| Reading text |
From 6196b7d64122b8ca600fdf99dfe59677cad90b49 Mon Sep 17 00:00:00 2001
From: jhj0517 <97279763+jhj0517@users.noreply.github.com>
Date: Tue, 17 Dec 2024 19:06:10 +0900
Subject: [PATCH 1/7] Install `faster-whisper` directly from repository

---
 requirements.txt | 2 +-
 1 file changed, 1 insertion(+), 1 deletion(-)

diff --git a/requirements.txt b/requirements.txt
index 27145fe..7b62da3 100644
--- a/requirements.txt
+++ b/requirements.txt
@@ -8,7 +8,7 @@
 torch
 torchaudio
 git+https://github.com/jhj0517/jhj0517-whisper.git
-faster-whisper==1.0.3
+git+https://github.com/SYSTRAN/faster-whisper.git
 transformers
 gradio
 gradio-i18n

From 685979d832db563f8278dcc3d1126fcb36d42816 Mon Sep 17 00:00:00 2001
From: jhj0517 <97279763+jhj0517@users.noreply.github.com>
Date: Tue, 17 Dec 2024 19:29:53 +0900
Subject: [PATCH 2/7] Fix defaults

---
 configs/default_parameters.yaml | 2 +-
 modules/whisper/data_classes.py | 2 +-
 2 files changed, 2 insertions(+), 2 deletions(-)

diff --git a/configs/default_parameters.yaml b/configs/default_parameters.yaml
index e756dce..89ea204 100644
--- a/configs/default_parameters.yaml
+++ b/configs/default_parameters.yaml
@@ -28,7 +28,7 @@ whisper:
   max_new_tokens: null
   hallucination_silence_threshold: null
   hotwords: null
-  language_detection_threshold: null
+  language_detection_threshold: 0.5
   language_detection_segments: 1
   add_timestamp: true
 
diff --git a/modules/whisper/data_classes.py b/modules/whisper/data_classes.py
index 705e4b8..ad72ee3 100644
--- a/modules/whisper/data_classes.py
+++ b/modules/whisper/data_classes.py
@@ -319,7 +319,7 @@ class WhisperParams(BaseParams):
     )

| Stored data |
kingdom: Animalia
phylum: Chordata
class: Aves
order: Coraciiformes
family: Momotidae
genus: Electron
* * *
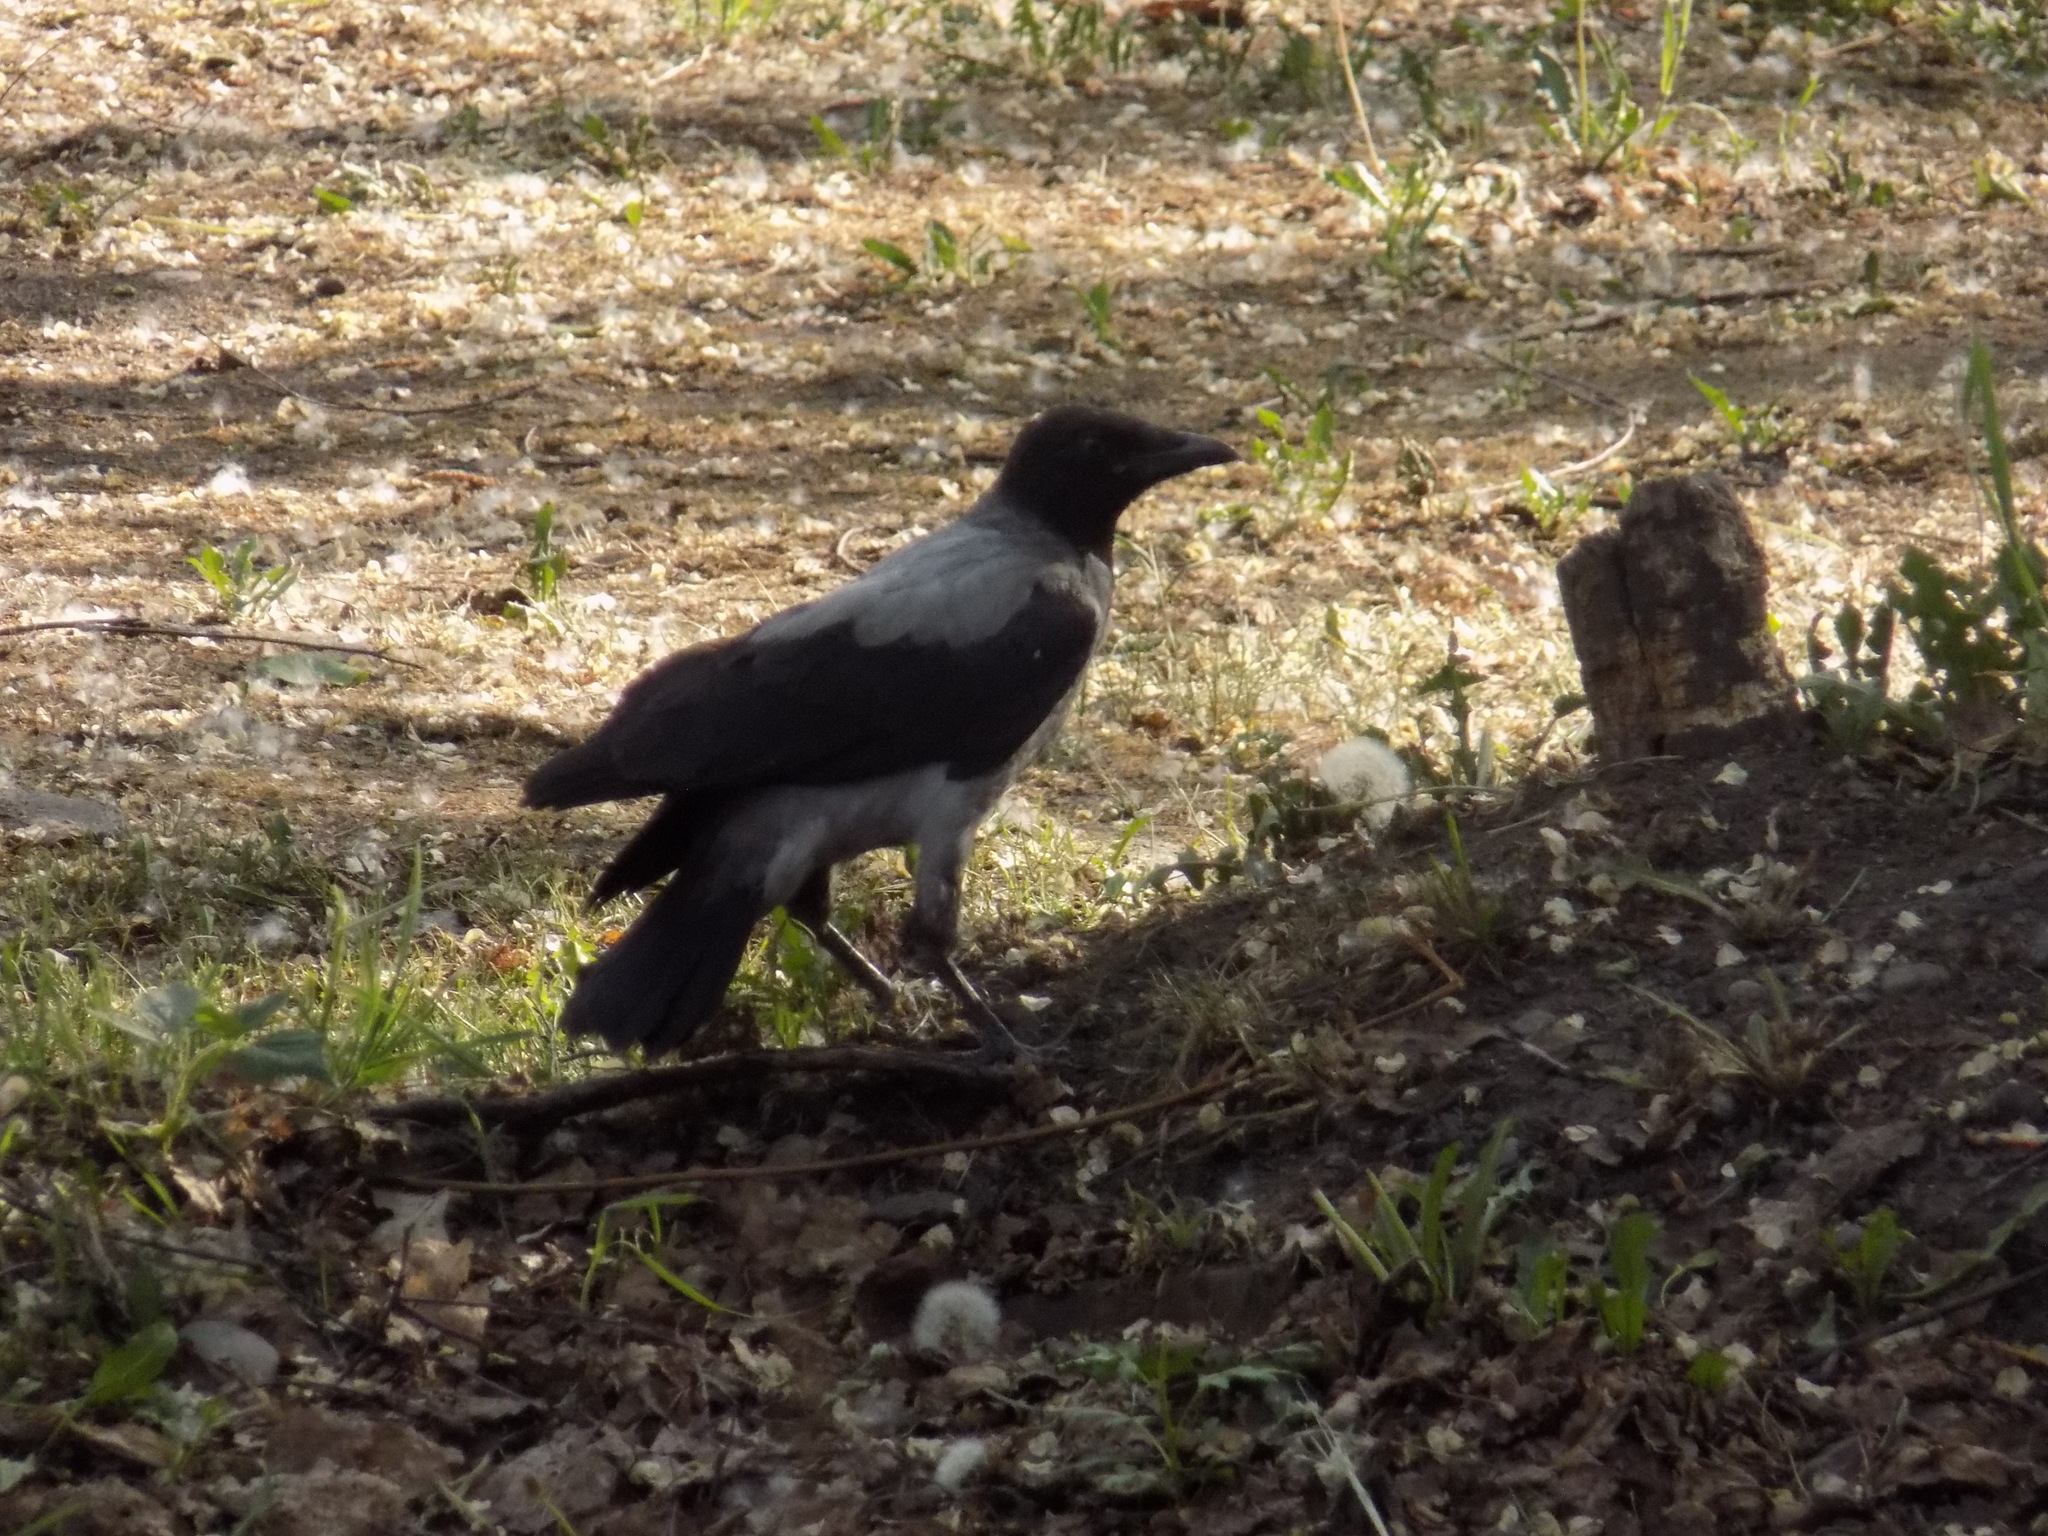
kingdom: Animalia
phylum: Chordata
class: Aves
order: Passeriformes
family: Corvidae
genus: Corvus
...
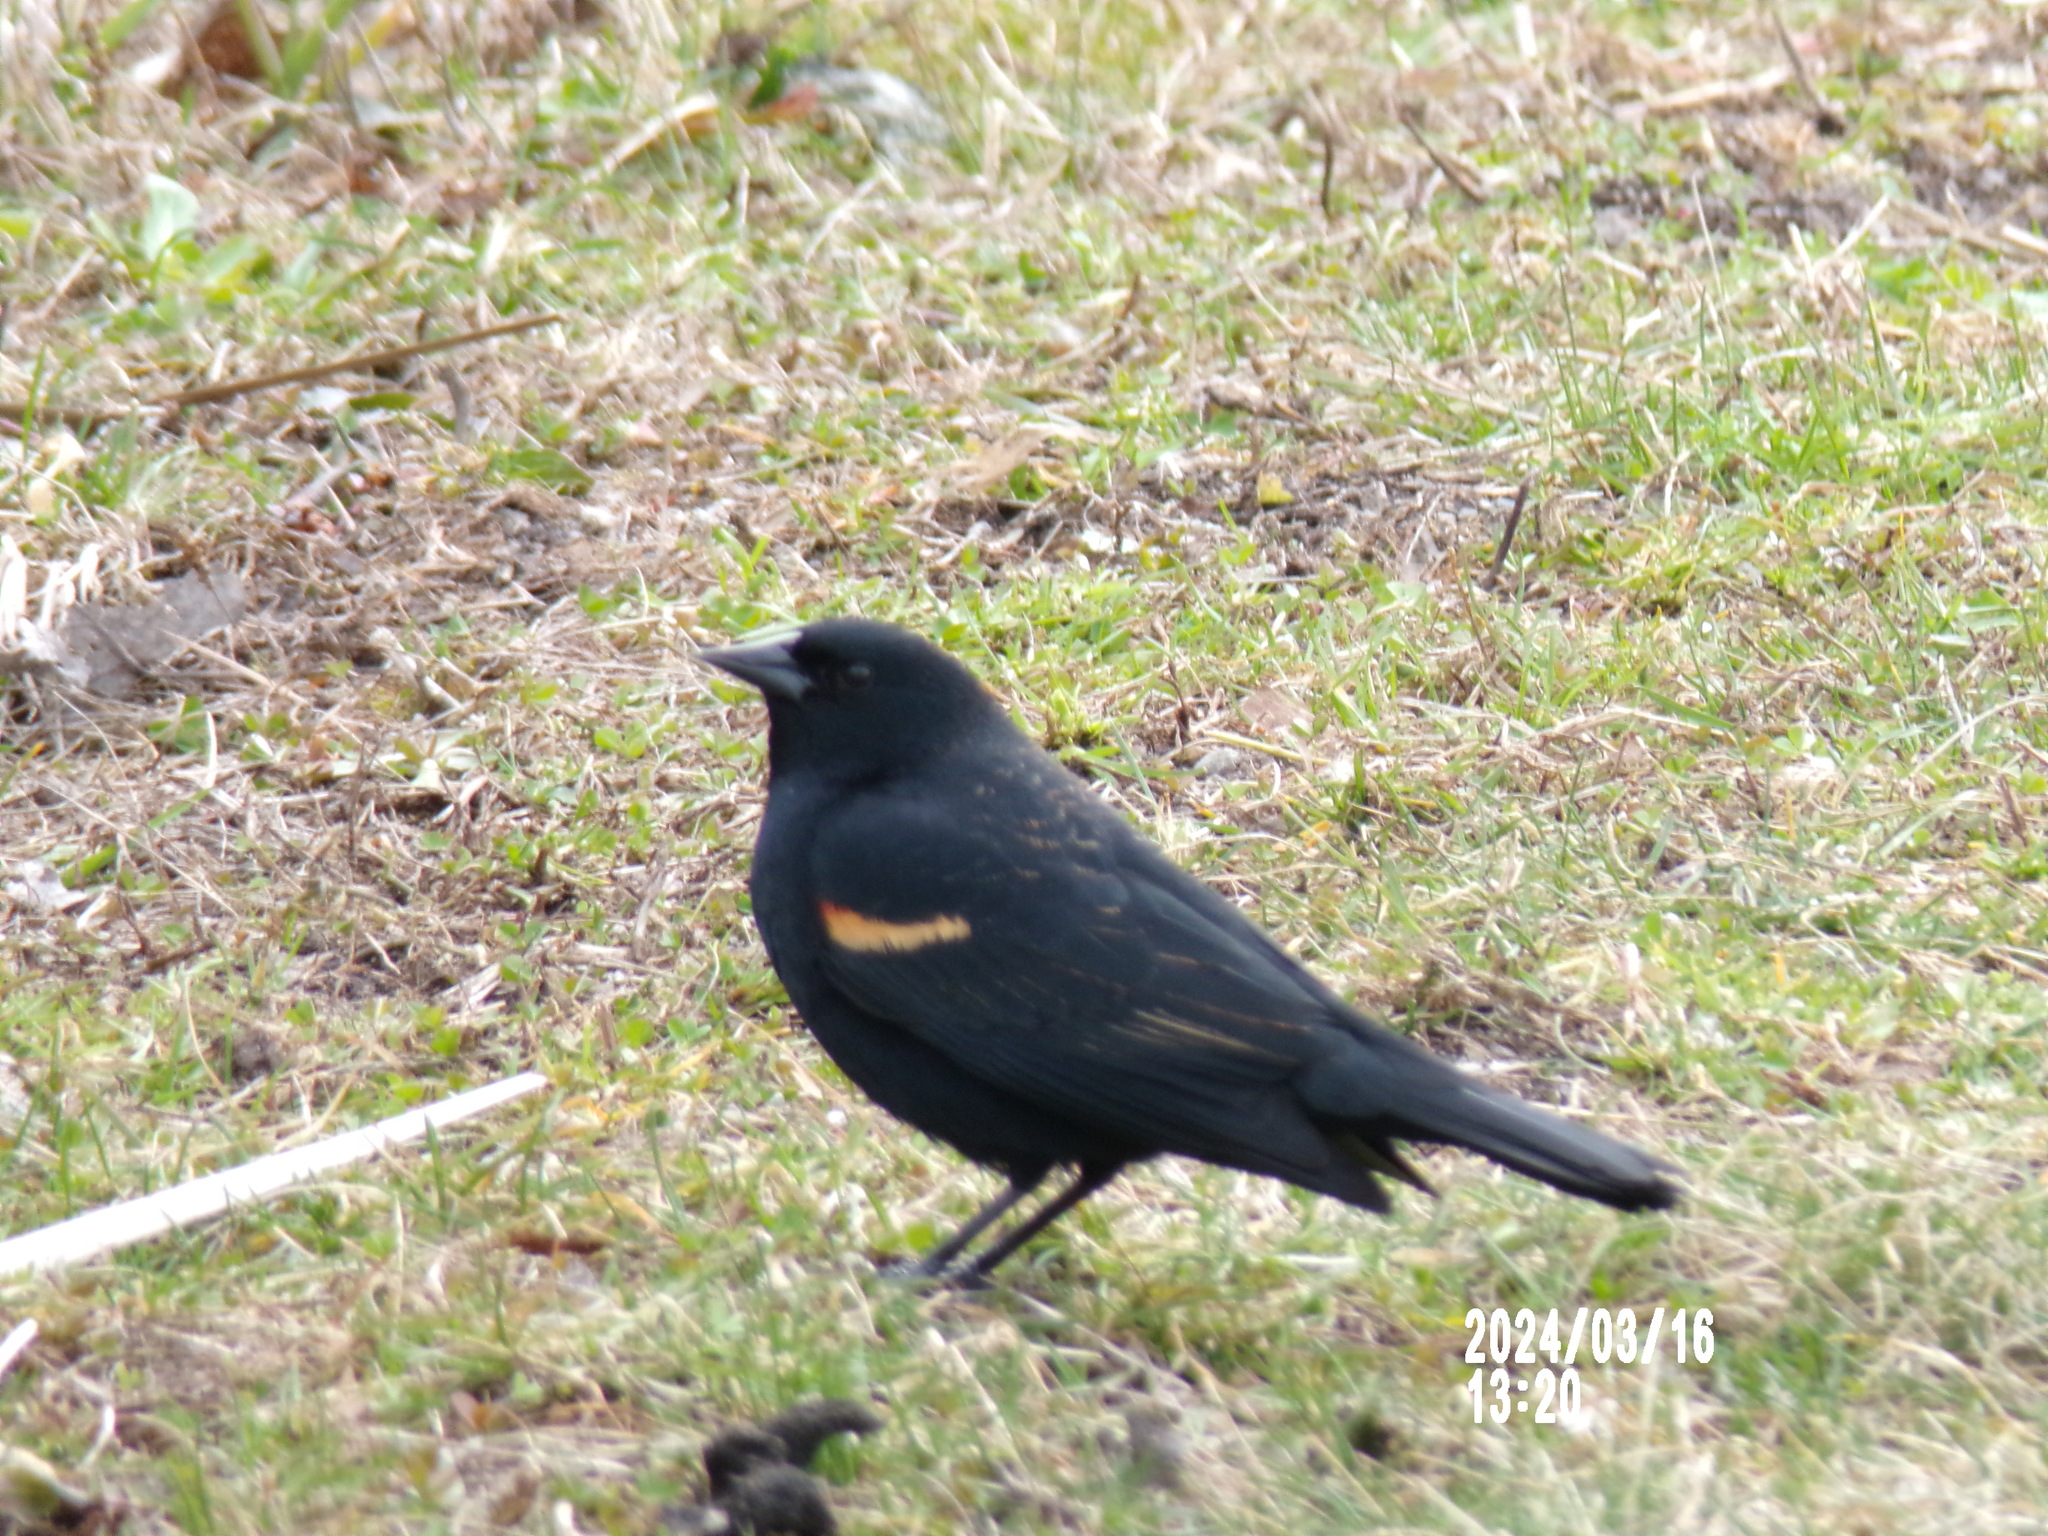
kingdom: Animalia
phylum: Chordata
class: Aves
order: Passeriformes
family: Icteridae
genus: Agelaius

| Required tasks |
- 1) In the patch, rewrite the header block that begins "From 685979d832db563f8278dcc3d1126fcb36d42816" as a short list of its facts.
- 2) In the patch, what new value does language_detection_threshold get in configs/default_parameters.yaml?
- 3) Pick up the patch after its final line and carry the diff onward.

| Answers to the problems |
- 1)
- Commit: 685979d832db563f8278dcc3d1126fcb36d42816
- Author: jhj0517 <97279763+jhj0517@users.noreply.github.com>
- Date: Tue, 17 Dec 2024 19:29:53 +0900
- Subject: [PATCH 2/7] Fix defaults

- 2) It changes from null to 0.5.

- 3)
     hotwords: Optional[str] = Field(default=None, description="Hotwords/hint phrases for the model")
     language_detection_threshold: Optional[float] = Field(
-        default=None,
+        default=0.5,
         description="Threshold for language detection probability"
     )
     language_detection_segments: int = Field(

From c0a2a37c0b8d2dcc0806a3307aa778e59e13f94e Mon Sep 17 00:00:00 2001
From: jhj0517 <97279763+jhj0517@users.noreply.github.com>
Date: Tue, 17 Dec 2024 20:23:42 +0900
Subject: [PATCH 3/7] Add `get_chunk_index()` and fix attributes

---
 modules/vad/silero_vad.py | 40 ++++++++++++++++++++-------------------
 1 file changed, 21 insertions(+), 19 deletions(-)

diff --git a/modules/vad/silero_vad.py b/modules/vad/silero_vad.py
index cb6da93..4041ada 100644
--- a/modules/vad/silero_vad.py
+++ b/modules/vad/silero_vad.py
@@ -4,11 +4,13 @@
 import numpy as np
 from typing import BinaryIO, Union, List, Optional, Tuple
 import warnings
+import bisect
 import faster_whisper
-from modules.whisper.data_classes import *
 from faster_whisper.transcribe import SpeechTimestampsMap
 import gradio as gr
 
+from modules.whisper.data_classes import *
+
 
 class SileroVAD:
     def __init__(self):
@@ -58,6 +60,7 @@ def run(self,
             vad_options=vad_parameters,
             progress=progress
         )
+
         audio = self.collect_chunks(audio, speech_chunks)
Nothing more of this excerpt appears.